Emily Kirkland, executive director of Progress Arizona, a liberal group, was bullish on a Democratic victory.
“I am confident that they are not going to skew Republican enough,” she said. “The deficit is so big that it seems hard to make up.”
Analysts list a litany of reasons for Democrats’ dominant showing in Maricopa County and Arizona generally in early returns: the surge in turn-out overall and early voting, the county’s evolution into a more diverse and urbanized place, and the long-term political mobilization of Latino voters after the passage of Senate Bill 1070, Arizona’s highly controversial anti-illegal immigration bill.

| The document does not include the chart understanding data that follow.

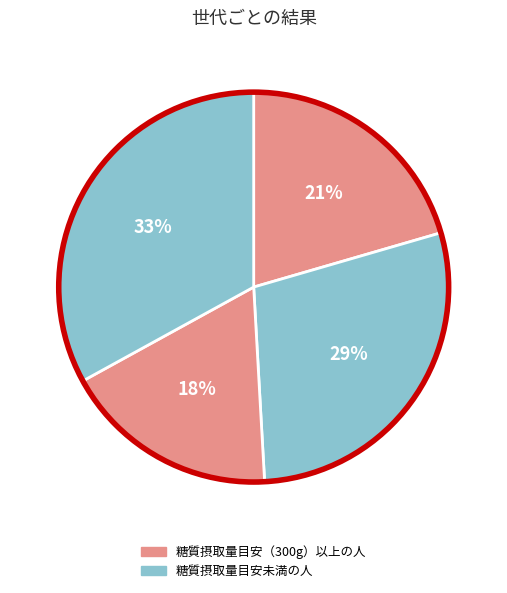

Is there any slice that represents more than half of the pie?

No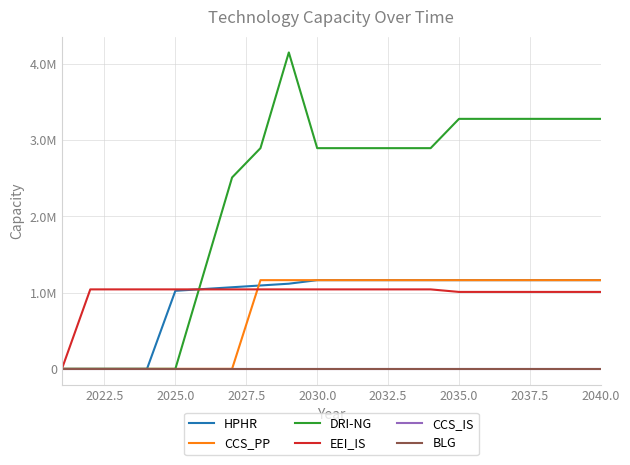

What are all the series names shown in the legend?

HPHR, CCS_PP, DRI-NG, EEI_IS, CCS_IS, BLG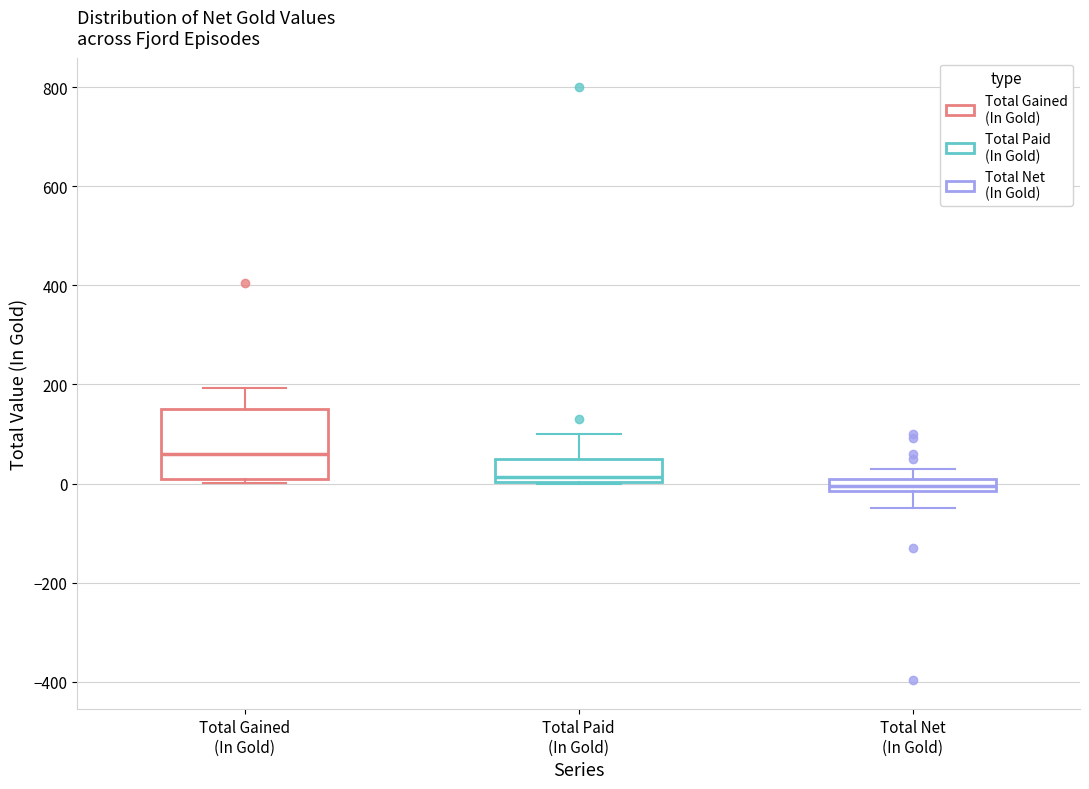

Which box is the tallest, from its lower edge to its upper edge?

Total Gained (In Gold)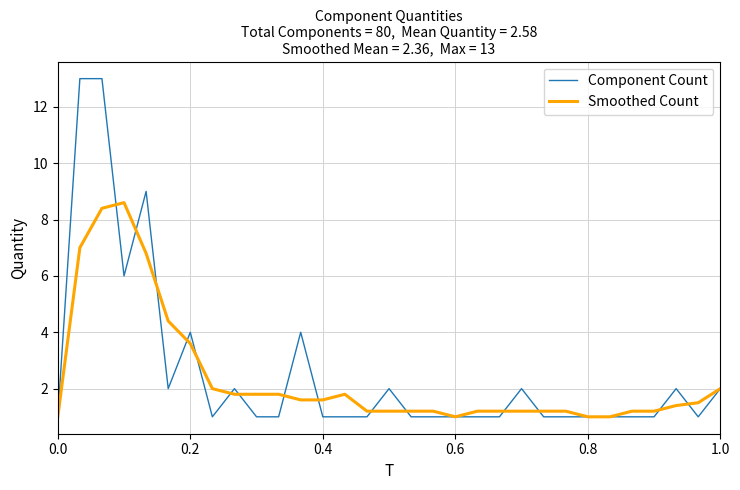

Reading right to left, transcribe all the data shown in this chart.

Component Count: 2.0	1.0	2.0	1.0	1.0	1.0	1.0	1.0	1.0	2.0	1.0	1.0	1.0	1.0	1.0	2.0	1.0	1.0	1.0	4.0	1.0	1.0	2.0	1.0	4.0	2.0	9.0	6.0	13.0	13.0	1.0
Smoothed Count: 2.0	1.5	1.4	1.2	1.2	1.0	1.0	1.2	1.2	1.2	1.2	1.2	1.0	1.2	1.2	1.2	1.2	1.8	1.6	1.6	1.8	1.8	1.8	2.0	3.6	4.4	6.8	8.6	8.4	7.0	1.0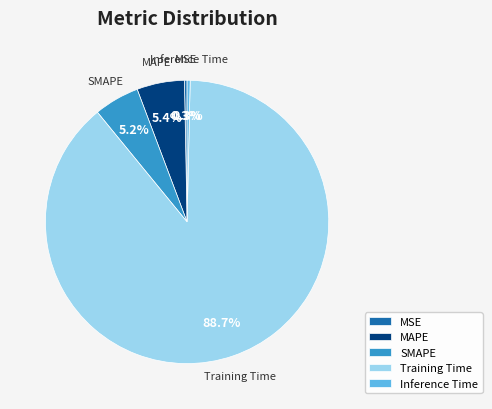

Count the number of slices in the pie.

5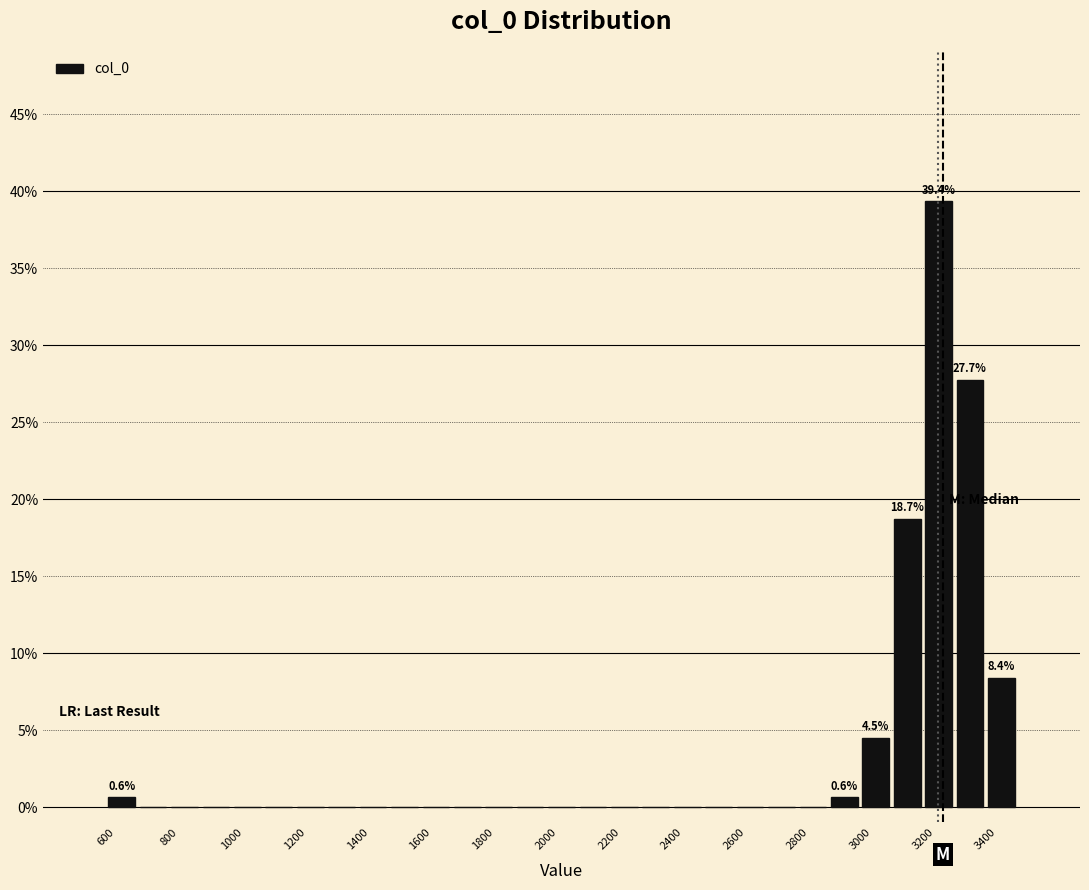

Over which range of the x-axis is the bar tallest?

3200 to 3300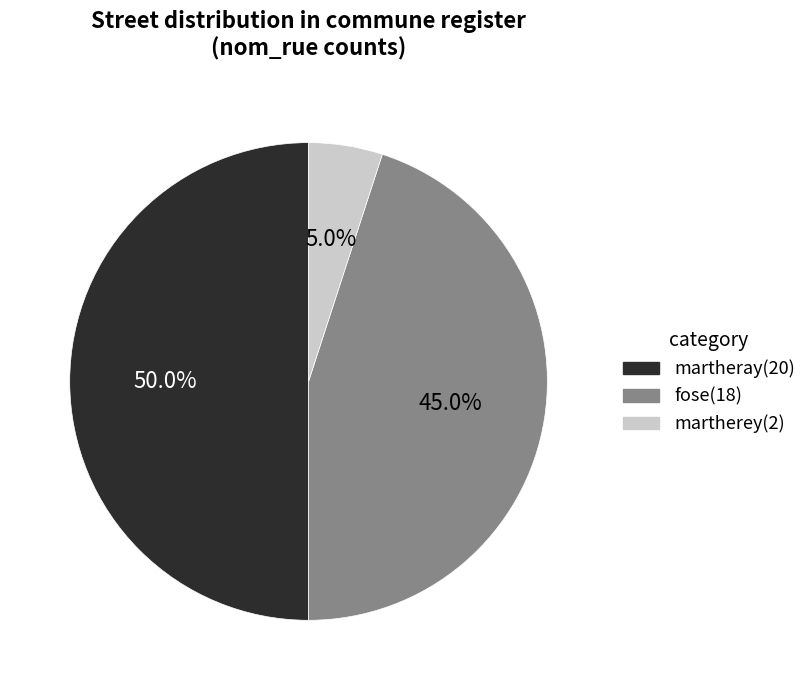

True or false: martherey accounts for 5% of the total.

True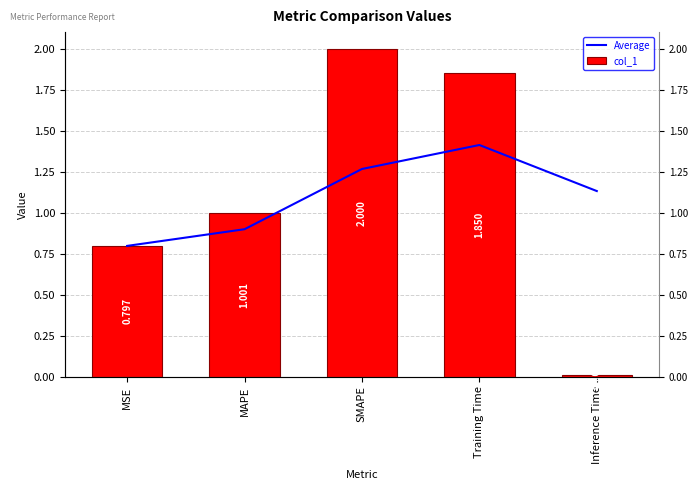

List the series in order of their overall mean, lowest first.

Average, col_1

“It’s all of them. It’s younger voters, first-time voters, Latino voters,” Bentz said. “They spent two years activating and organizing these individuals, getting practiced and ready.”
“It really showed that they really had their game together when it really mattered,” he added.
Grant Woods, a former Republican Arizona Attorney General, said that the fact that both Biden and Kelly were moderate Democrats made them particularly suited to Arizona voters who were turned off by the polarizing and divisive rhetoric coming from Trump and the rest of the Republican party.
“Arizona has always been open to centrist, reasonable Democrats,” Woods said. “But if they were presented with something else, then the state would naturally revert toward Republican. Right now, the nature of the Republican party nationally and in Arizona does not have much future here or, in my view, for the long term. I think Arizona has shown in this election that it’s ready for — that it’s not ready to go back to the 50s and have this just be a lily-white world filled with privilege and hate.”
To some observers, the initial returns are indicative of a broader shift in the electorate, particularly in Maricopa County. Democratic power in the county isn’t just a fluke, they say.
“I view Arizona as purple, not blue. But I think what’s happening is, whereas for the past 20 years we’ve been in the middle leaning right, we’re now in the middle leaning left, because of the changing demographics,” Woods said.
“Four years ago, Paul Penzone shocked the world by defeating Joe Arpaio in the Maricopa County Sheriff’s race,” Bentz said. “Four years later he wins reelection with 60 percent of the vote. That shows a significant shift in the electorate in Maricopa County that is here to stay for a while.”